The day began with bells of all kinds ringing over Great Britain at exactly 8:12 a.m. to commemorate 12 hours until 20:12. Even Big Ben joined in, ringing its bell off schedule for the first time in 60 years. A light drizzle fell throughout the morning, but the weather cleared by mid-afternoon.
Ringing the bell
Cyclist Bradley Wiggins, who last week became the first Brit to win the Tour de France, rung a giant ceremonial bell at the stadium at 9 p.m. local time to get the festivities started.
The ceremony opened with scenes from the British countryside — cottages, famers tilling the soil, families picnicking, and cricket matches. For those keeping score, there were 40 sheep, 12 horses, three cows, two goats, 10 chickens, 10 ducks, nine geese, and three sheep dogs. Lines from Shakespeare’s The Tempest (“The isle is full of noises’’) were read by Branagh.
From there, the mood got darker. Smokestacks rose from the ground, machinery covered the field, and performers were dressed as miners and steel workers.
The third part of the show began with the entrance of The Queen. That was followed by a tribute to the National Health Service, cherished by Brits, especially as spending has recently been cut. Dancers pushed 320 hospital beds into the stadium and spelled out GOSH (Great Ormond Street Hospital), a children’s hospital to which Peter Pan creator J.M. Barrie bequeathed his royalties.

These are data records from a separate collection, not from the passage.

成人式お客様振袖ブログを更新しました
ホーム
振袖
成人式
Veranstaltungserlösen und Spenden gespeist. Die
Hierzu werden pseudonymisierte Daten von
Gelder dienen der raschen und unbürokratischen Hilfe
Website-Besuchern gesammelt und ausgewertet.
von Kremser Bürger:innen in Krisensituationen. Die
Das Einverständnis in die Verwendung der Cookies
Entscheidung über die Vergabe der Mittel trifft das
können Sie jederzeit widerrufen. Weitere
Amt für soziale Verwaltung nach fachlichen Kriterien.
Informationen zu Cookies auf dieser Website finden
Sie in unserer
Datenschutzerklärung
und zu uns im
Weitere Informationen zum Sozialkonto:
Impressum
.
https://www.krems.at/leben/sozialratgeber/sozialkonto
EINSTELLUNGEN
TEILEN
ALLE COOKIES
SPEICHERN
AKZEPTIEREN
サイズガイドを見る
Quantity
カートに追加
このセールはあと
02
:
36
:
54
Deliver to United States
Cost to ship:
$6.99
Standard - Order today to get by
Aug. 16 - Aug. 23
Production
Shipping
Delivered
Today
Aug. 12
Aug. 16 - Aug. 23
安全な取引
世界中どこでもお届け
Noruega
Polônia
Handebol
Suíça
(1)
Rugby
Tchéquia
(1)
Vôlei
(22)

Harry Potter author JK Rowling then read passages from Peter Pan, and Mary Poppinses rained down from the sky on umbrellas.

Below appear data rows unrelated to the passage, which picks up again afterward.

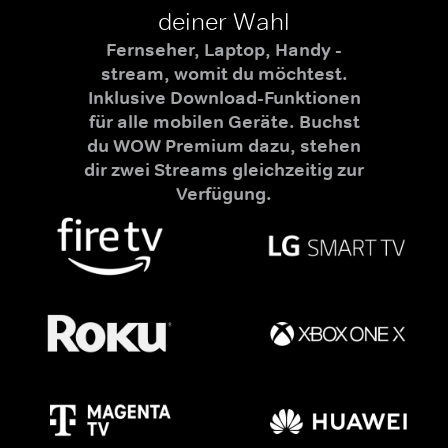
deiner Wahl
Fernseher, Laptop, Handy -
stream, womit du möchtest.
Inklusive Download-Funktionen
für alle mobilen Geräte. Buchst
du WOW Premium dazu, stehen
dir zwei Streams gleichzeitig zur
Verfügung.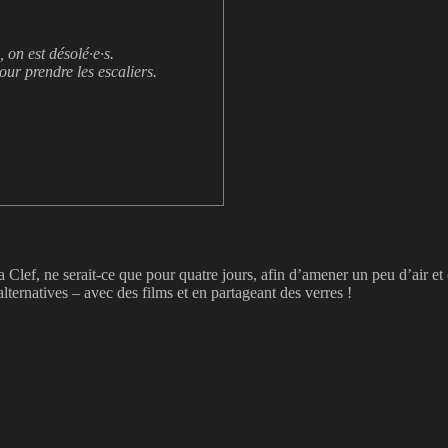
 on est désolé·e·s.
our prendre les escaliers.
Clef, ne serait-ce que pour quatre jours, afin d’amener un peu d’air et d’o
alternatives – avec des films et en partageant des verres !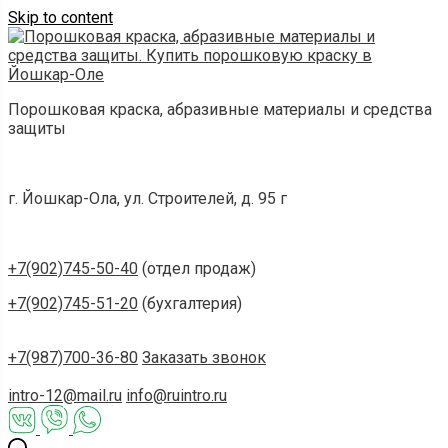
Skip to content
Порошковая краска, абразивные материалы и средства
защиты
г. Йошкар-Ола, ул. Строителей, д. 95 г
+7(902)745-50-40
(отдел продаж)
+7(902)745-51-20
(бухгалтерия)
+7(987)700-36-80
Заказать звонок
intro-12@mail.ru
info@ruintro.ru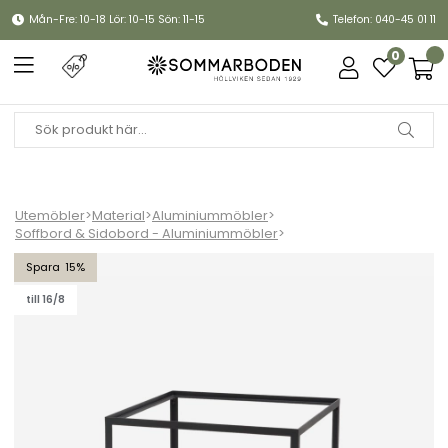
Mån-Fre: 10-18 Lör: 10-15 Sön: 11-15
Telefon: 040-45 01 11
0
Utemöbler
>
Material
>
Aluminiummöbler
>
Soffbord & Sidobord - Aluminiummöbler
>
Level soffbordunderrede stor - lava grey
15
till 16/8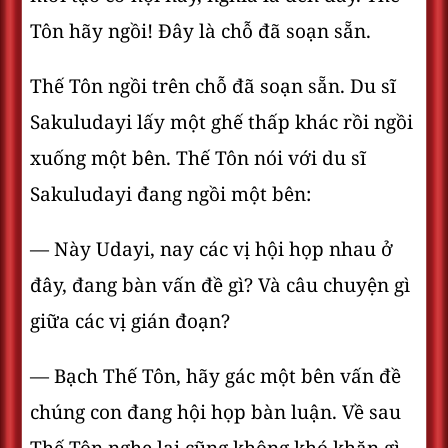
Tôn hãy ngồi! Ðây là chỗ đã soạn sẵn.
Thế Tôn ngồi trên chỗ đã soạn sẵn. Du sĩ
Sakuludayi lấy một ghế thấp khác rồi ngồi
xuống một bên. Thế Tôn nói với du sĩ
Sakuludayi đang ngồi một bên:
— Này Udayi, nay các vị hội họp nhau ở
đây, đang bàn vấn đề gì? Và câu chuyện gì
giữa các vị gián đoạn?
— Bạch Thế Tôn, hãy gác một bên vấn đề
chúng con đang hội họp bàn luận. Về sau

The show got an injection of humor from actor Atkinson, who showed up unexpectedly in the orchestra and began daydreaming of running in the famous Chariots of Fire beach scene.

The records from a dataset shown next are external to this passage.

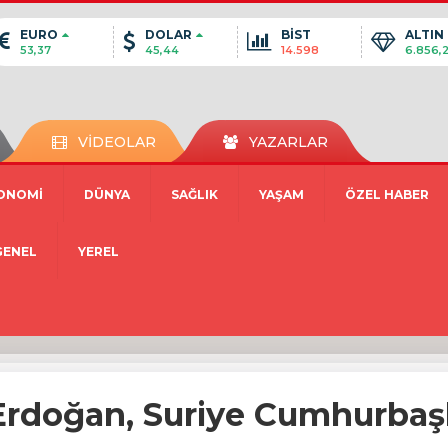
EURO
DOLAR
BİST
ALTIN
53,37
45,44
14.598
6.856,
VİDEOLAR
YAZARLAR
ONOMİ
DÜNYA
SAĞLIK
YAŞAM
ÖZEL HABER
GENEL
YEREL
doğan, Suriye Cumhurbaşka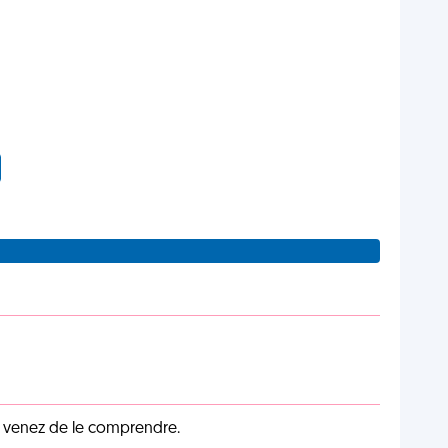
s venez de le comprendre.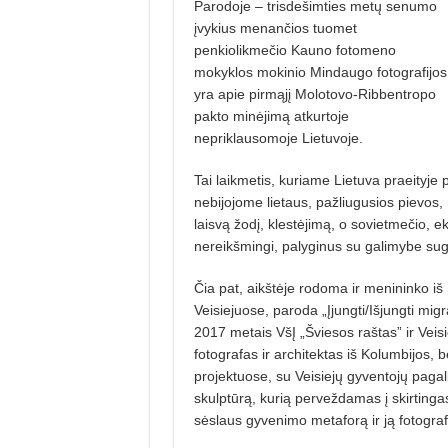
Parodoje – trisdešimties metų senumo
įvykius menančios tuomet
penkiolikmečio Kauno fotomeno
mokyklos mokinio Mindaugo fotografijos
yra apie pirmąjį Molotovo-Ribbentropo
pakto minėjimą atkurtoje
nepriklausomoje Lietuvoje.
Tai laikmetis, kuriame Lietuva praeityje 
nebijojome lietaus, pažliugusios pievos, 
laisvą žodį, klestėjimą, o sovietmečio, 
nereikšmingi, palyginus su galimybe sugr
Čia pat, aikštėje rodoma ir menininko i
Veisiejuose, paroda „Įjungti/Išjungti mi
2017 metais VšĮ „Šviesos raštas” ir Veis
fotografas ir architektas iš Kolumbijos
projektuose, su Veisiejų gyventojų pagal
skulptūrą, kurią perveždamas į skirtinga
sėslaus gyvenimo metaforą ir ją fotogra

Music from The Who, Rolling Stones, Beatles, and Kinks were featured throughout.
The parade of 204 nations began with Greece, as Olympic birthplace always the first to enter the stadium. It ended two hours later with host Great Britain. The U.S. delegation of 529 wore preppy Ralph Lauren suits that caused some controversy because they were Made in China. The flag-bearer was fencer Mariel Zagunis — appropriate in this first Olympics ever in which every team includes female athletes.
Other flag bearers included Maria Sharapova (Russia), Usain Bolt (Jamaica), Novak Djokovic (Serbia), Pau Gasol (Spain), and Chris Hoy (Great Britain).
“This is the best feeling any athlete could ever experience in his career,” Djokovic said. “The Opening Ceremony of an Olympic Games only happens every four years and we are alongside other athletes from all around the world, in the best event in the world. I’m representing a whole country and the 115 [Serbian] athletes who came to London.”
There were two moments of silence, one for victims of “all wars’’ and one for audience members’ loved ones. International Olympic Committee president Jacques Rogge stuck with his decision not to hold a minute of silence for the 11 Israeli athletes and coaches killed by Palestinian terrorists at the 1972 Munich Games. The victims’ families, Jewish groups and politicians in United States, Israel and Germany, and NBC commentator Bob Costas, had lobbied for a memorial on the 40th anniversary of the tragedy.
Rogge led a minute of silence in the Athletes Village on Monday, will attend a private ceremony during the Games, and will take part in a commemoration on the 40th anniversary on Sept. 5 at the Munich airport where most of the Israelis died.
“We have always commemorated and will continue to commemorate the memory of the killed athletes,” he said.
The Queen declared the Games open and Rogge said he is “very optimistic” for these Olympics.
“In a sense, the Olympic Games are coming home tonight,” Rogge said. “This great, sports-loving country is widely recognized as the birthplace of modern sport. The British approach to sport had a profound influence on Pierre de Coubertin, our founder. .those values will come to life over the next 17 days.”